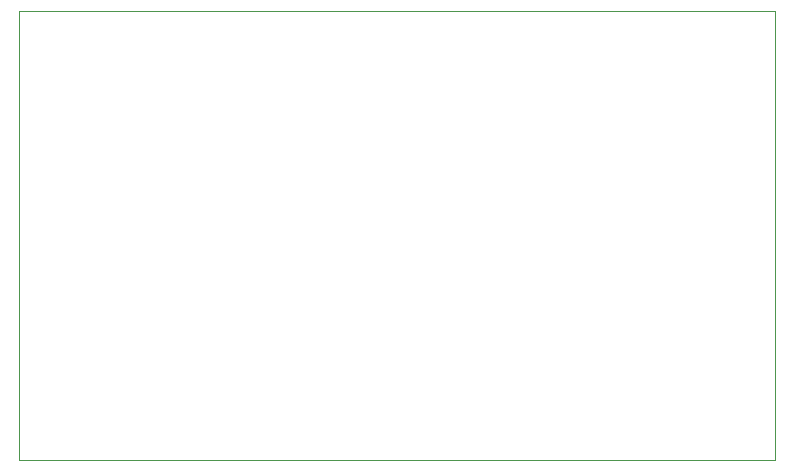
<source format=gbr>
%FSLAX34Y34*%
%MOMM*%
%LNOUTLINE*%
G71*
G01*
%ADD10C,0.002*%
%LPD*%
G54D10*
X-254000Y263200D02*
X386000Y263200D01*
X386000Y-116800D01*
X-254000Y-116800D01*
X-254000Y263200D01*
M02*

</source>
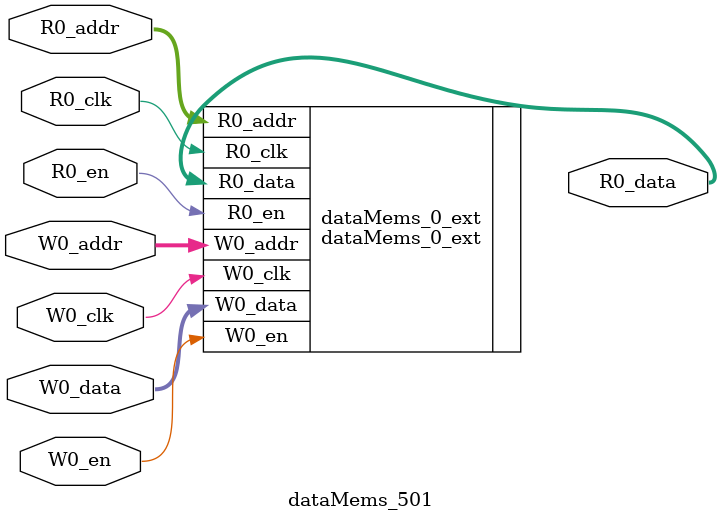
<source format=sv>
`ifndef RANDOMIZE
  `ifdef RANDOMIZE_REG_INIT
    `define RANDOMIZE
  `endif // RANDOMIZE_REG_INIT
`endif // not def RANDOMIZE
`ifndef RANDOMIZE
  `ifdef RANDOMIZE_MEM_INIT
    `define RANDOMIZE
  `endif // RANDOMIZE_MEM_INIT
`endif // not def RANDOMIZE

`ifndef RANDOM
  `define RANDOM $random
`endif // not def RANDOM

// Users can define 'PRINTF_COND' to add an extra gate to prints.
`ifndef PRINTF_COND_
  `ifdef PRINTF_COND
    `define PRINTF_COND_ (`PRINTF_COND)
  `else  // PRINTF_COND
    `define PRINTF_COND_ 1
  `endif // PRINTF_COND
`endif // not def PRINTF_COND_

// Users can define 'ASSERT_VERBOSE_COND' to add an extra gate to assert error printing.
`ifndef ASSERT_VERBOSE_COND_
  `ifdef ASSERT_VERBOSE_COND
    `define ASSERT_VERBOSE_COND_ (`ASSERT_VERBOSE_COND)
  `else  // ASSERT_VERBOSE_COND
    `define ASSERT_VERBOSE_COND_ 1
  `endif // ASSERT_VERBOSE_COND
`endif // not def ASSERT_VERBOSE_COND_

// Users can define 'STOP_COND' to add an extra gate to stop conditions.
`ifndef STOP_COND_
  `ifdef STOP_COND
    `define STOP_COND_ (`STOP_COND)
  `else  // STOP_COND
    `define STOP_COND_ 1
  `endif // STOP_COND
`endif // not def STOP_COND_

// Users can define INIT_RANDOM as general code that gets injected into the
// initializer block for modules with registers.
`ifndef INIT_RANDOM
  `define INIT_RANDOM
`endif // not def INIT_RANDOM

// If using random initialization, you can also define RANDOMIZE_DELAY to
// customize the delay used, otherwise 0.002 is used.
`ifndef RANDOMIZE_DELAY
  `define RANDOMIZE_DELAY 0.002
`endif // not def RANDOMIZE_DELAY

// Define INIT_RANDOM_PROLOG_ for use in our modules below.
`ifndef INIT_RANDOM_PROLOG_
  `ifdef RANDOMIZE
    `ifdef VERILATOR
      `define INIT_RANDOM_PROLOG_ `INIT_RANDOM
    `else  // VERILATOR
      `define INIT_RANDOM_PROLOG_ `INIT_RANDOM #`RANDOMIZE_DELAY begin end
    `endif // VERILATOR
  `else  // RANDOMIZE
    `define INIT_RANDOM_PROLOG_
  `endif // RANDOMIZE
`endif // not def INIT_RANDOM_PROLOG_

// Include register initializers in init blocks unless synthesis is set
`ifndef SYNTHESIS
  `ifndef ENABLE_INITIAL_REG_
    `define ENABLE_INITIAL_REG_
  `endif // not def ENABLE_INITIAL_REG_
`endif // not def SYNTHESIS

// Include rmemory initializers in init blocks unless synthesis is set
`ifndef SYNTHESIS
  `ifndef ENABLE_INITIAL_MEM_
    `define ENABLE_INITIAL_MEM_
  `endif // not def ENABLE_INITIAL_MEM_
`endif // not def SYNTHESIS

module dataMems_501(	// @[generators/ara/src/main/scala/UnsafeAXI4ToTL.scala:365:62]
  input  [4:0]  R0_addr,
  input         R0_en,
  input         R0_clk,
  output [66:0] R0_data,
  input  [4:0]  W0_addr,
  input         W0_en,
  input         W0_clk,
  input  [66:0] W0_data
);

  dataMems_0_ext dataMems_0_ext (	// @[generators/ara/src/main/scala/UnsafeAXI4ToTL.scala:365:62]
    .R0_addr (R0_addr),
    .R0_en   (R0_en),
    .R0_clk  (R0_clk),
    .R0_data (R0_data),
    .W0_addr (W0_addr),
    .W0_en   (W0_en),
    .W0_clk  (W0_clk),
    .W0_data (W0_data)
  );
endmodule


</source>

◆ ◆ ◆ ◆

### Directions
Filter the records down to the lines that contain the string "Include", and copy those lines.

### Response
// Include register initializers in init blocks unless synthesis is set
// Include rmemory initializers in init blocks unless synthesis is set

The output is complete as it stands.